§ Your task
Every line of the data below is to be given again as it appears, with the images removed.

§ Information
=== Begin Enclosure ===
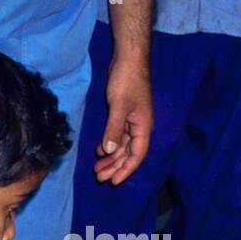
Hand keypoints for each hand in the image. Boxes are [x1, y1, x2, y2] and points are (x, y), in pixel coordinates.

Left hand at [94, 57, 152, 184]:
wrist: (128, 58)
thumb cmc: (127, 80)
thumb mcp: (118, 106)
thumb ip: (114, 130)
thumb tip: (110, 152)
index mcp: (143, 127)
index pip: (137, 155)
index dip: (126, 170)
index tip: (113, 181)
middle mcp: (139, 127)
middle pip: (129, 154)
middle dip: (115, 166)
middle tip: (99, 178)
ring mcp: (131, 121)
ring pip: (122, 146)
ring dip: (110, 158)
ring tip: (97, 168)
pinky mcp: (123, 114)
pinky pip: (117, 135)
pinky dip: (109, 144)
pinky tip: (98, 151)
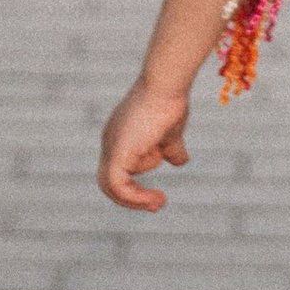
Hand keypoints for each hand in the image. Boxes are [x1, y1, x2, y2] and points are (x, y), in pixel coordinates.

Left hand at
=== End Enclosure ===
§ Response
Hand keypoints for each hand in the image. Boxes are [x1, y1, x2, y2] and points are (x, y), in pixel coordinates.

Left hand at [94, 57, 152, 184]:
wrist: (128, 58)
thumb cmc: (127, 80)
thumb mcp: (118, 106)
thumb ip: (114, 130)
thumb tip: (110, 152)
index mcp: (143, 127)
index pip: (137, 155)
index dip: (126, 170)
index tip: (113, 181)
middle mcp: (139, 127)
middle pip: (129, 154)
middle dip: (115, 166)
middle tip: (99, 178)
ring mcp: (131, 121)
ring pip: (122, 146)
ring dip: (110, 158)
ring tip: (97, 168)
pinky mcp: (123, 114)
pinky pip: (117, 135)
pinky dip: (109, 144)
pinky tip: (98, 151)
Hand keypoints for each hand in the image. Boxes are [x1, y1, x2, y2] and points are (x, y), in pixel coordinates.

Left hand at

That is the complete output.